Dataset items
◇ ◇ ◇
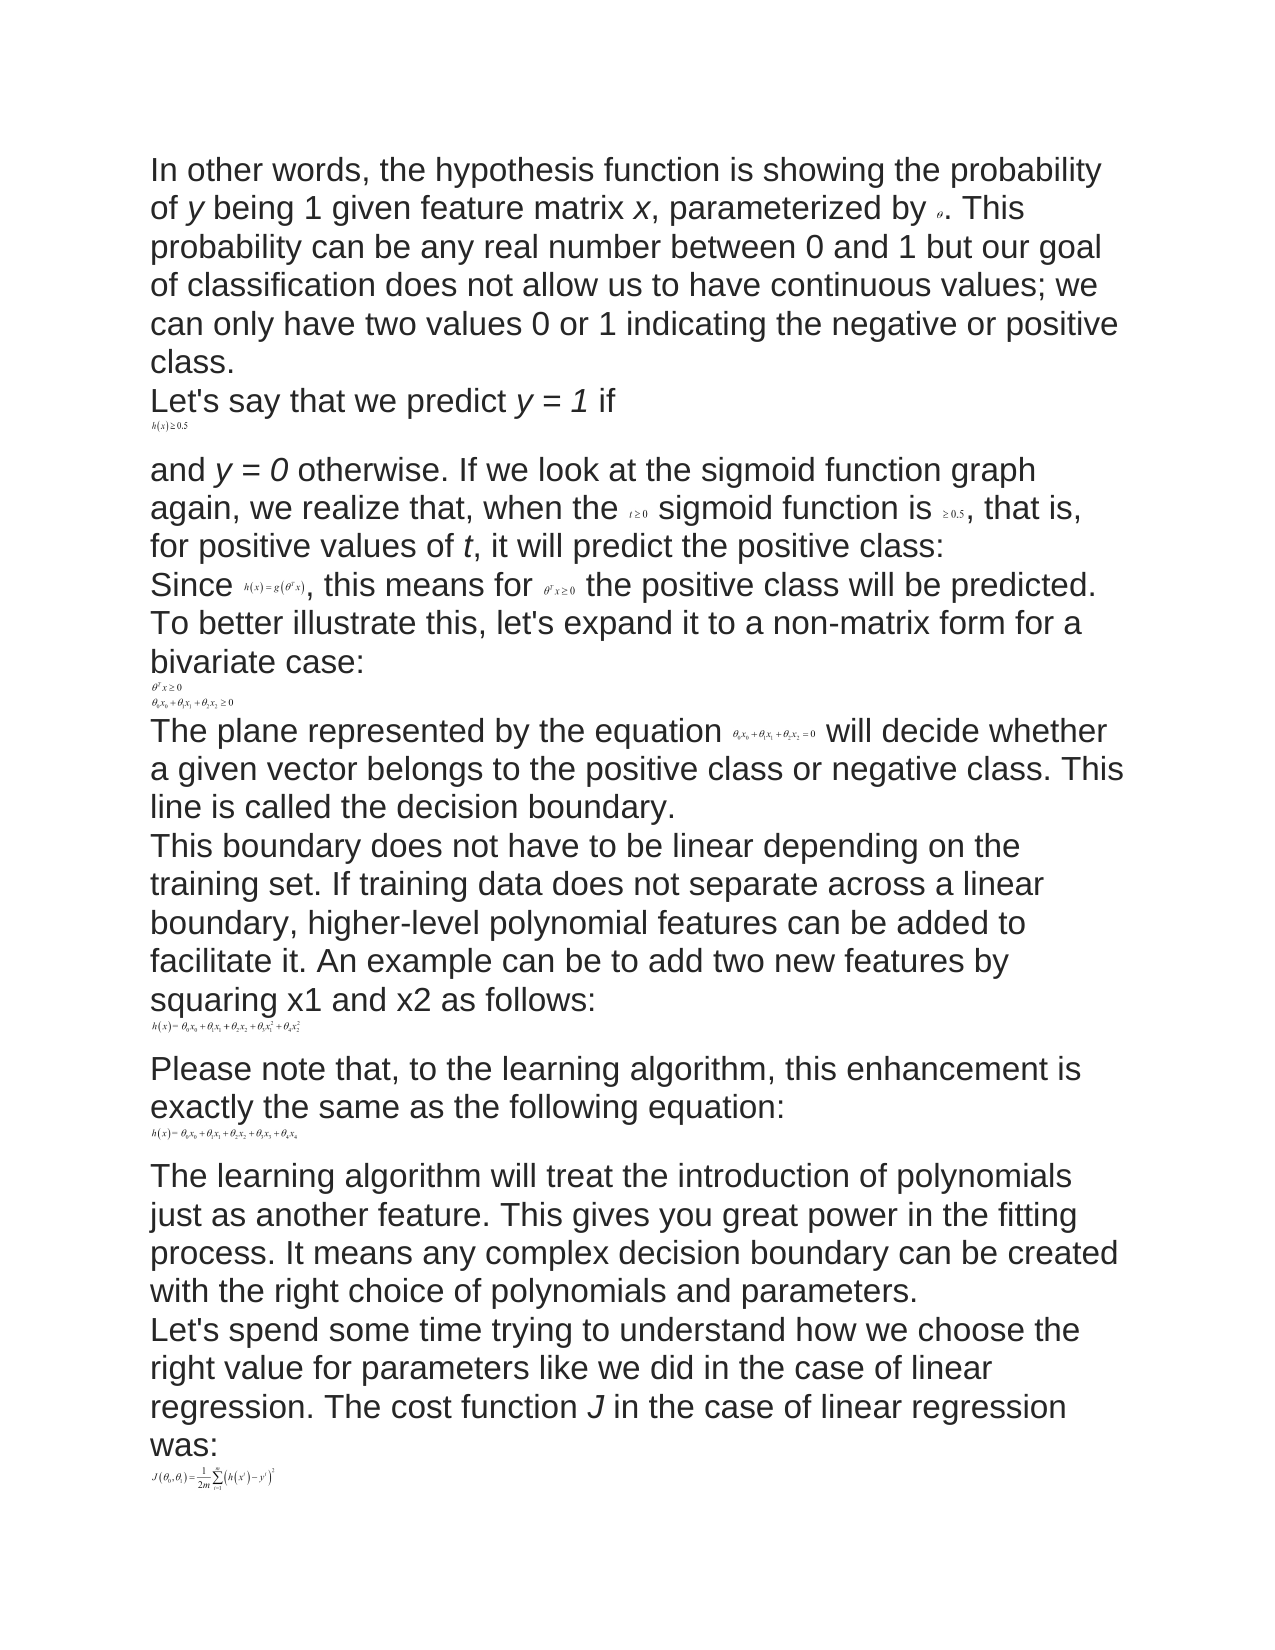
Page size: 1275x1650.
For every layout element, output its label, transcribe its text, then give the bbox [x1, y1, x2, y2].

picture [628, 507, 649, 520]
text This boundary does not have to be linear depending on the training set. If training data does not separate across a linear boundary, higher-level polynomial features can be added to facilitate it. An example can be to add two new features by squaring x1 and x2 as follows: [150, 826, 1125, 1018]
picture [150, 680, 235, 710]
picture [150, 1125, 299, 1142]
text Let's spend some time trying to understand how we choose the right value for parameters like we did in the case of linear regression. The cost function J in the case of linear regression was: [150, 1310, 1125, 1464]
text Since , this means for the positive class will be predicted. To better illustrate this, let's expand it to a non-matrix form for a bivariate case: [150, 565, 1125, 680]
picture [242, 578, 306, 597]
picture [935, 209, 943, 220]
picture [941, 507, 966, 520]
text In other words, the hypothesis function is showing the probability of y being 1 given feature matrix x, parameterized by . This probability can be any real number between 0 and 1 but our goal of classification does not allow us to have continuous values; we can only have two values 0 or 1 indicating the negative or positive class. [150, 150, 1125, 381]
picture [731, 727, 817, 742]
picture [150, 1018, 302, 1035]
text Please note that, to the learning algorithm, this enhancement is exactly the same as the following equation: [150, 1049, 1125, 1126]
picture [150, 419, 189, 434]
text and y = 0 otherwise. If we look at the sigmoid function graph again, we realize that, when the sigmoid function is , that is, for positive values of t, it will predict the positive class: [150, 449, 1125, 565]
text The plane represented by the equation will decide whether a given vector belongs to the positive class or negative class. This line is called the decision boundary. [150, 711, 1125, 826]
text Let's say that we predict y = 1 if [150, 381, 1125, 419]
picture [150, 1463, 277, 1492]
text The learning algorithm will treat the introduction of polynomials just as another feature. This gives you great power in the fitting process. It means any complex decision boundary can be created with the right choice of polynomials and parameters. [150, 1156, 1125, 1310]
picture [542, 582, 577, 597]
◇ ◇ ◇
■ Exercise goal: In the records above, find every line containing the word "parameters" and show it.

■ Expected answer:
text Let's spend some time trying to understand how we choose the right value for parameters like we did in the case of linear regression. The cost function J in the case of linear regression was: [150, 1310, 1125, 1464]
text The learning algorithm will treat the introduction of polynomials just as another feature. This gives you great power in the fitting process. It means any complex decision boundary can be created with the right choice of polynomials and parameters. [150, 1156, 1125, 1310]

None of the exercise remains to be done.